DeepMind's AI Makes a Huge Advance in Deciphering Protein Structures
Numerous AlphaFold structures are adequate replacements for experimental structures in some applications. In other circumstances, researchers use AlphaFold predictions to evaluate and interpret experimental results. Poor forecasts are often visible, and some of them are caused by inherent disorder in the protein itself, which implies it lacks a definite form — at least when it is not in the presence of other molecules.
Today’s 200 million predictions are based on the sequences in another database called UniProt. A computational biologist at the Josep Carreras Leukaemia Research Institute (IJC) in Barcelona, Spain, says that it is likely that scientists will already have an idea of the shapes of some of these proteins due to their inclusion in databases of experimental structures or similarity to other proteins in such repositories.
However, such listings tend to favour human, mouse, and other mammalian proteins, according to Porta. Because it contains such a wide variety of creatures, it’s conceivable that the AlphaFold dump will provide important information. It will be an excellent resource.
Since AlphaFold’s software has been accessible for a year, scientists can already predict the structure of any protein of their choosing. The availability of forecasts in a single database, according to many, will save researchers time, money, and hassle. “You are removing another barrier to entrance,” says Porta. “I’ve used several AlphaFold models and I have never run AlphaFold myself.”

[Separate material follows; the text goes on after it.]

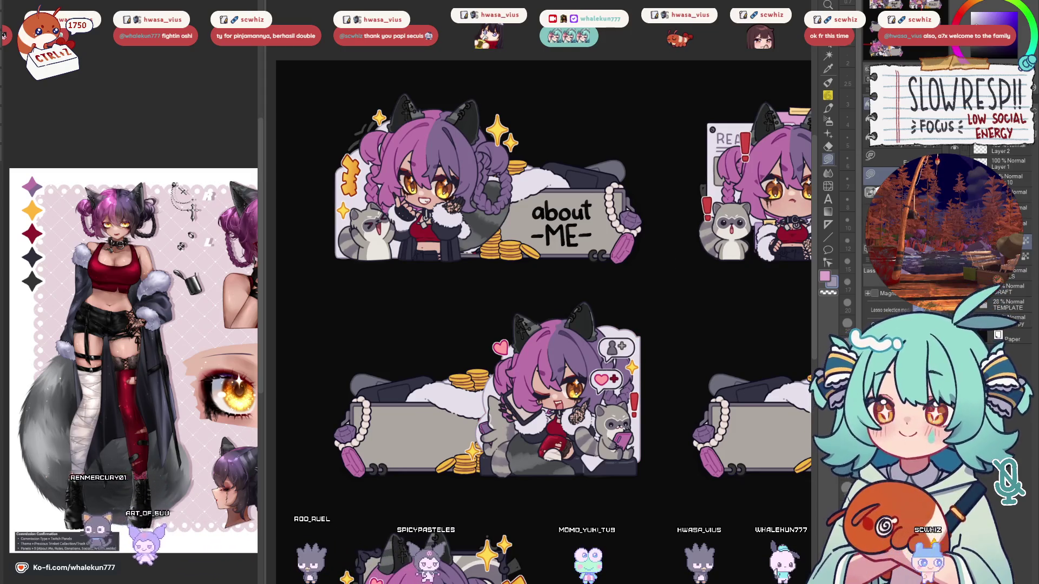
scroll(670, 309, down, 3)
scroll(671, 310, down, 2)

Jan Kosinski, a structural modeller at EMBL Hamburg in Germany who has managed the AlphaFold network for the last year, is eagerly anticipating the development of the database. Once, his team spent three weeks estimating the proteome — the collection of all proteins in an organism — of a virus. During the briefing, he said, “Now we can just download every model.”
Three Trillion Bytes
Including almost every known protein in the database will also enable new forms of research. Orengo and her colleagues have utilised the AlphaFold database to find new types of protein families, and they will continue to do so on a much greater scale in the future. Additionally, she and her colleagues will utilise the increased database to better comprehend the development of proteins with advantageous features — such as the capacity to devour plastic — or concerning properties, such as the potential to cause cancer. The discovery of these proteins’ distant cousins in the database may identify the origin of their features.
Martin Steinegger, a computational biologist at Seoul National University who helped design a cloud-based version of AlphaFold, is enthusiastic about the database’s growth. However, he believes that researchers will likely need to operate the network themselves. People are increasingly using AlphaFold to identify how proteins interact, despite the absence of such predictions in the database. The sequencing of genetic material from soil, ocean water, and other so-called “metagenomic” sources identifies microbial proteins are not on the database either.
Many researchers won’t be able to download the complete 23-terabyte contents of the larger AlphaFold database, which Steinegger believes may be necessary for certain advanced applications and cloud-based storage may be expensive. FoldSeek, a programme co-created by Steinegger, can rapidly identify structurally related proteins and should also be able to significantly compress AlphaFold data.
Even though the AlphaFold database contains almost every known protein, it will need to be updated when new creatures are found. The accuracy of AlphaFold’s predictions may potentially be enhanced when fresh structural data becomes available. Hassabis asserts that DeepMind has committed to maintaining the database indefinitely and that he anticipates yearly upgrades.
His expectation is that the availability of the AlphaFold database will have an enduring effect on the biological sciences. It will need a substantial shift in mindset.